- To do -
(a) Using the passage on 2D semiconductors below, decide whether each statement agrees with it. Answer yes or no and quote the words that decide it. (i) 2D semiconductors are seen as promising materials for new electronic devices. (ii) High-quality dielectrics are easy to deposit on 2D semiconductor substrates. (iii) The researchers' paper appeared in Nature Electronics.
(b) Pull out the portion of the 2D semiconductor passage below word for word, starting at "Despite their advantages, the" and ending at "2D semiconductor substrates.".
(c) Answer these questions from the passage on 2D semiconductors below.
(i) What do transistors do, according to the passage?
(ii) What forces did the researchers use for the integration?
(iii) What kind of oxide is the strontium compound described as?

- Selected extract -
►

Over the past decades, electronics engineers and material scientists worldwide have been investigating the potential of various materials for fabricating transistors, devices that amplify or switch electrical signals in electronic devices. Two-dimensional (2D) semiconductors have been known to be particularly promising materials for fabricating the new electronic devices.
Despite their advantages, the use of these materials in electronics greatly depends on their integration with high-quality dielectrics, insulating materials or materials that are poor conductors of electrical current. These materials, however, can be difficult to deposit on 2D semiconductor substrates.
Researchers at Nanyang Technological University, Peking University, Tsinghua University, and the Beijing Academy of Quantum Information Sciences have recently demonstrated the successful integration of single-crystal strontium titrate, a high-κ perovskite oxide, with 2D semiconductors, using van der Waals forces. Their paper, published in Nature Electronics, could open new possibilities for the development of new types of transistors and electronic components.

◄

- Stored records -
►

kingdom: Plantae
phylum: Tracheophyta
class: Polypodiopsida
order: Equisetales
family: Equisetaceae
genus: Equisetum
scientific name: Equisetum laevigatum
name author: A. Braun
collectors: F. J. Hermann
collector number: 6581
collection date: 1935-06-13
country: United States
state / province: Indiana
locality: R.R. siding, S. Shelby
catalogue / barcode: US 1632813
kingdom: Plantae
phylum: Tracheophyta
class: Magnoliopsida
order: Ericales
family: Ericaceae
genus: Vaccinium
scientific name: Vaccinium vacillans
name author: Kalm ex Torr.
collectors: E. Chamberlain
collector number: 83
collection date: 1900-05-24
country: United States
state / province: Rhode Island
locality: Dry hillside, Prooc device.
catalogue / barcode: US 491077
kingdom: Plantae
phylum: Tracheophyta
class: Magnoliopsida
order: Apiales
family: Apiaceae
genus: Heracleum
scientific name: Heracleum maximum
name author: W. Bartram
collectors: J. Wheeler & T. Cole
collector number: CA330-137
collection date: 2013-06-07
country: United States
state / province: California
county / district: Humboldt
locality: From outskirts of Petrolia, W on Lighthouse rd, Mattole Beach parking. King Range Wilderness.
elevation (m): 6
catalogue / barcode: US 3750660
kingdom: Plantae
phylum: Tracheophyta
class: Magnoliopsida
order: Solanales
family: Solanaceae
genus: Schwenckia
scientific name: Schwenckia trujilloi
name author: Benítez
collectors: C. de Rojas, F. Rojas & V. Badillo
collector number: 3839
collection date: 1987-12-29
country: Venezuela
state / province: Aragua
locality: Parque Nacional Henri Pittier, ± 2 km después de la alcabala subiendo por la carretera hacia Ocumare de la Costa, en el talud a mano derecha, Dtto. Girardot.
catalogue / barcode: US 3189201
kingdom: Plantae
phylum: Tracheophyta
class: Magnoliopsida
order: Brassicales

◄

- In response -
(a)
(i) Yes: "Two-dimensional (2D) semiconductors have been known to be particularly promising materials for fabricating the new electronic devices."
(ii) No: "These materials, however, can be difficult to deposit on 2D semiconductor substrates."
(iii) Yes: "Their paper, published in Nature Electronics"

(b)
Despite their advantages, the use of these materials in electronics greatly depends on their integration with high-quality dielectrics, insulating materials or materials that are poor conductors of electrical current. These materials, however, can be difficult to deposit on 2D semiconductor substrates.

(c)
(i) They amplify or switch electrical signals in electronic devices.
(ii) Van der Waals forces.
(iii) A high-κ perovskite oxide.